How the Tables Turned
In my daughters’ growing up years, while their dad played the laid-back weekend parent, I was the every-day army sergeant.
“Is your homework done? Have you taken a shower lately? Is your room fumigated?”
High school days were the most challenging. We had dating. We had driving and first cars. And, of course, I had to monitor their lives closely.
“Be sure that boy you’re dating is not a crazy. You are not wearing that! Do you know a storm is coming? Why are you driving to the city in this weather?
(One activity I agreed with and supported was their joint kick boxing class at the local gym.)
In all those days, I was the obsessed parent. I would fret and worry and give advice. Heeded or not, I never gave up trying. Then they moved away and I no longer had a say. (Not that I don’t still try to interject my opinions.)
In the five years my girls have been in Brooklyn NY, I have schlepped my plus-60 body over there twice a year. Same route, same routine. Catch Delta, four pm-ish to arrive when they leave work, grab a cab at LaGuardia.
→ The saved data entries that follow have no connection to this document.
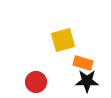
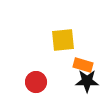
yellow square: rotated 10 degrees clockwise
orange rectangle: moved 2 px down
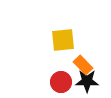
orange rectangle: rotated 30 degrees clockwise
red circle: moved 25 px right
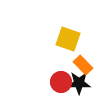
yellow square: moved 5 px right, 1 px up; rotated 25 degrees clockwise
black star: moved 8 px left, 2 px down
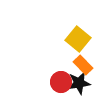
yellow square: moved 10 px right; rotated 20 degrees clockwise
black star: rotated 10 degrees counterclockwise
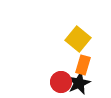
orange rectangle: rotated 60 degrees clockwise
black star: rotated 15 degrees counterclockwise
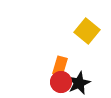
yellow square: moved 9 px right, 8 px up
orange rectangle: moved 23 px left, 1 px down
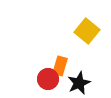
red circle: moved 13 px left, 3 px up
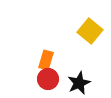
yellow square: moved 3 px right
orange rectangle: moved 14 px left, 6 px up
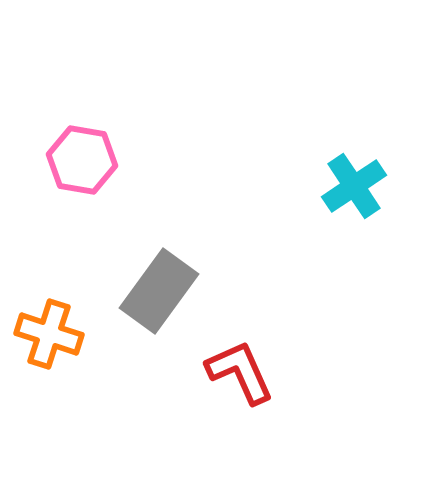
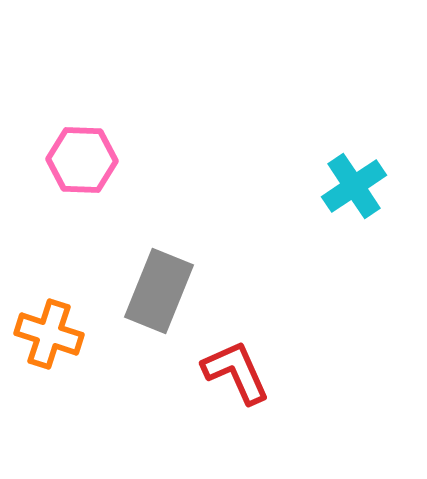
pink hexagon: rotated 8 degrees counterclockwise
gray rectangle: rotated 14 degrees counterclockwise
red L-shape: moved 4 px left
Next, I make the phone call to one daughter or another to guide the cab driver to their “can’t get there from here” Brooklyn neighborhood.
From airport to airport and into the boroughs, I would receive four phone calls.
“Mom, how was the flight? Where are you? Are you here yet? Did you bring the address for the driver? Where’s your luggage?”
On my visits, I’ve taken to shuffling out early in the morning, sneaking out of one daughter’s coop or the other, tiptoeing out of the building, and hustling three blocks to my favorite coffee shop before they can catch me. I feel so grownup when I make it to my destination and back without a nervous call from one of them.
“Where are you!”
If I miss my bus stop, one of them is at the bus door, nose pressed to the glass, staring at me.
“Where have you been!”
Granted, my knees don’t handle the subway stairs well, and I am not great in crowds, but I’m not dead yet, ladies.
“You need a motorized scooter, Mom,” they say.
“Go ahead,” I tell them, “Buy me one.”
For so many years, I was the protector, the advisor, the nurturer. Now I’m the idiot child.
Just wait ‘til I get to the nursing home, girls. He he.